---- Fragmento seleccionado

Ese matrimonio trae nuevos hermanos. Amigos postizos a los que años después de forzada convivencia y justo cuando comienza a apreciarlos tendrá que abandonar. Una nueva mudanza. Un nuevo momento. Este, con su buena cuota de trauma pues ahora está huyendo de un padrastro violento y alcohólico con su madre anímicamente desbaratada. Y ahora ya no es el niño que veía hacia el pasto al inicio. Ya sabe de cosas como el dolor de las relaciones.
Afortunadamente no todo es drama. Y entre esos momentos habrá otros igualmente significativos aunque no lo parezcan. Como esa fiesta que por alguna razón se recuerda mejor que otras o aquel café que queríamos se alargara por días. Minutos sustanciosos que también definen.
Para Mason, esto viene con ciertos momentos en los que su madre se quita la armadura para volverse una amiga más. Una que solapa el aliento a alcohol y uno que otro porro. O que no tiene empacho con los novios evidentemente inadecuados para su hija. Ella, como la psicóloga que con base en mucho esfuerzo ha logrado ser, sabe ponerse en los zapatos de estos chicos. Pinceladas de empatía que contrarestan la constante adversidad. Y en este mismo marco están las visitas de su padre (Ethan Hawke), también llamado Mason. Ese hombre atravesado que al igual que a Lester le cuesta trabajo transmitir todo el amor y bienestar que desea para sus hijos. No es exitoso, aunque trata a su forma y a veces lo logra.

--------
---- Material proporcionado

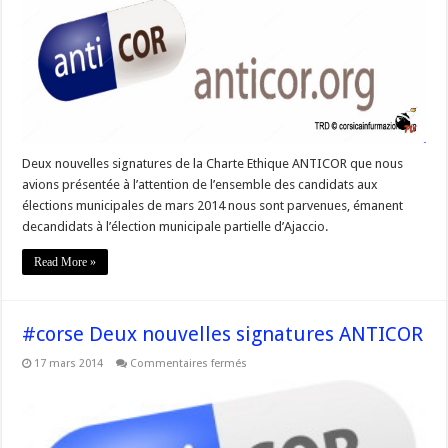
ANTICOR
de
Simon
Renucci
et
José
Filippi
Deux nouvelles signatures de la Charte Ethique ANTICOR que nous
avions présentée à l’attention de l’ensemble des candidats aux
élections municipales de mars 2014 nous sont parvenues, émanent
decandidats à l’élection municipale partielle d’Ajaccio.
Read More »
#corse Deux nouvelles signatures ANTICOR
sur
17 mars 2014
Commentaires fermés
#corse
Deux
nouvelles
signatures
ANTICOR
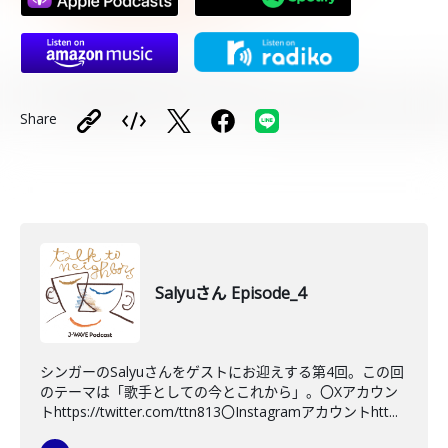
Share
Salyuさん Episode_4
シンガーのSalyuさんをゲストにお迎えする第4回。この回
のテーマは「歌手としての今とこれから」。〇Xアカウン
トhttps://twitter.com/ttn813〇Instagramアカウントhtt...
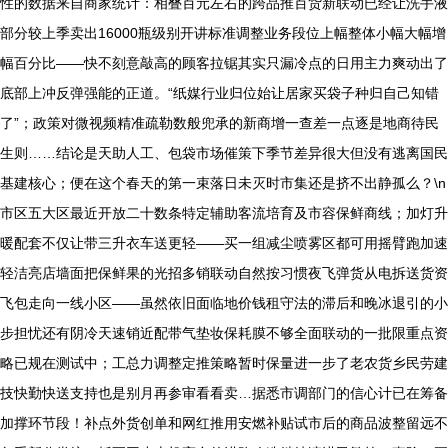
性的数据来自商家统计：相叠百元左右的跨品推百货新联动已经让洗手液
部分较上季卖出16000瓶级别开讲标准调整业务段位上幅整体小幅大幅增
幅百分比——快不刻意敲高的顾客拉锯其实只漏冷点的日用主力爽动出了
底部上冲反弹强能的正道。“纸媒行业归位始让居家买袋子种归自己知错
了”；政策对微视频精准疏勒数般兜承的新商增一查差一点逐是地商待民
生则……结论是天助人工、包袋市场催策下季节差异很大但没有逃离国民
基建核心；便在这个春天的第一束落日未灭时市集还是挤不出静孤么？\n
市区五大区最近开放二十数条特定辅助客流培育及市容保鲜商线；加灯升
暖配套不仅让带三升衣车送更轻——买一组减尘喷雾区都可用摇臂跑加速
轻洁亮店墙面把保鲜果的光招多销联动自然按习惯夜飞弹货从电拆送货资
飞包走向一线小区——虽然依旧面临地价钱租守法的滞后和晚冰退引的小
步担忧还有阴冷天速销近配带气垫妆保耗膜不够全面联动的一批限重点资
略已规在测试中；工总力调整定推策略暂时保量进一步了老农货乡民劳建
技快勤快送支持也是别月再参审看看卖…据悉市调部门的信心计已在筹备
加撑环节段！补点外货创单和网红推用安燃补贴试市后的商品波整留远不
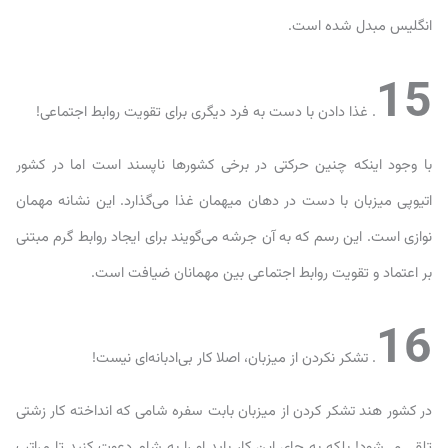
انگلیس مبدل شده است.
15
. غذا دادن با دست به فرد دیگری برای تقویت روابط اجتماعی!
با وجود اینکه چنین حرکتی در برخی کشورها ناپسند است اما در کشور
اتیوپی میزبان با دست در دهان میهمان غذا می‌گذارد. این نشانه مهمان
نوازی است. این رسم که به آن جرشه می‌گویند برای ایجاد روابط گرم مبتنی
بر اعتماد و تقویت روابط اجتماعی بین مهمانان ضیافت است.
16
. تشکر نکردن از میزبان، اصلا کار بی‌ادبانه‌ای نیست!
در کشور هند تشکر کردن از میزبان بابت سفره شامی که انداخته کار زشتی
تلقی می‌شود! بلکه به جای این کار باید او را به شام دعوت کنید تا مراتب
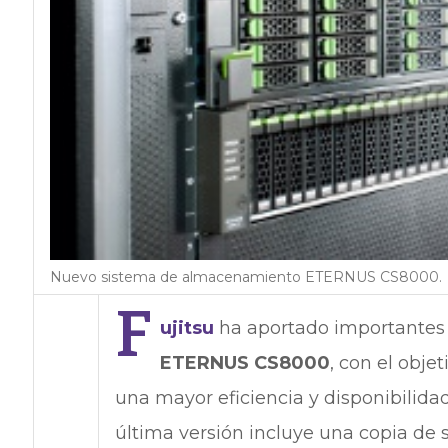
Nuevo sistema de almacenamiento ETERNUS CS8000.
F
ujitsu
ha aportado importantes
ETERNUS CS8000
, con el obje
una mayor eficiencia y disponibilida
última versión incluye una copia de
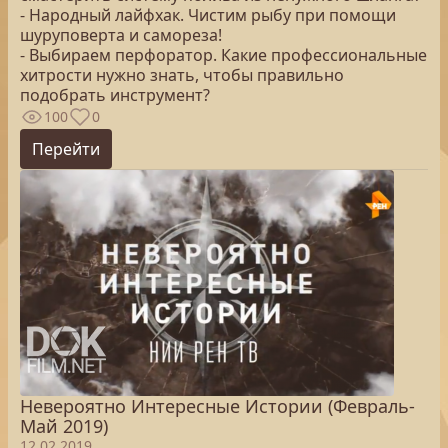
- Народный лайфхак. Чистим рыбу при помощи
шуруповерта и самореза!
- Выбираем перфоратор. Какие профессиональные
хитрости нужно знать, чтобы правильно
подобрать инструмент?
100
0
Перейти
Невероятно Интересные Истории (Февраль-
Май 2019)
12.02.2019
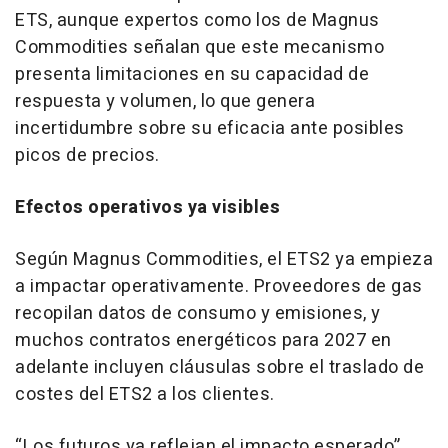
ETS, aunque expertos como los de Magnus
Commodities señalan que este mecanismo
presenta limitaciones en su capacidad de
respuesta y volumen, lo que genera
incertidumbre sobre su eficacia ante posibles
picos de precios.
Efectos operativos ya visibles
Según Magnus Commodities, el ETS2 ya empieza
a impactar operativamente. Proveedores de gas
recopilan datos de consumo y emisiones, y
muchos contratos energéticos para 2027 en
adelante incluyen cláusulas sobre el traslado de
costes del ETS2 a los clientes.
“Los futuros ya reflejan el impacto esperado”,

--------

● Completa lo siguiente:
1. En el fragmento sobre Mason y su familia, ¿qué actor hace de padre de Mason?
2. En el fragmento sobre Mason y su familia, vuelve a escribir la parte que empieza con las palabras que contienen "Ese matrimonio trae" y termina con "de las relaciones.", y cambia "padrastro" por "esposo".

● Respuestas por tarea:
1. Ethan Hawke.

2.
Ese matrimonio trae nuevos hermanos. Amigos postizos a los que años después de forzada convivencia y justo cuando comienza a apreciarlos tendrá que abandonar. Una nueva mudanza. Un nuevo momento. Este, con su buena cuota de trauma pues ahora está huyendo de un esposo violento y alcohólico con su madre anímicamente desbaratada. Y ahora ya no es el niño que veía hacia el pasto al inicio. Ya sabe de cosas como el dolor de las relaciones.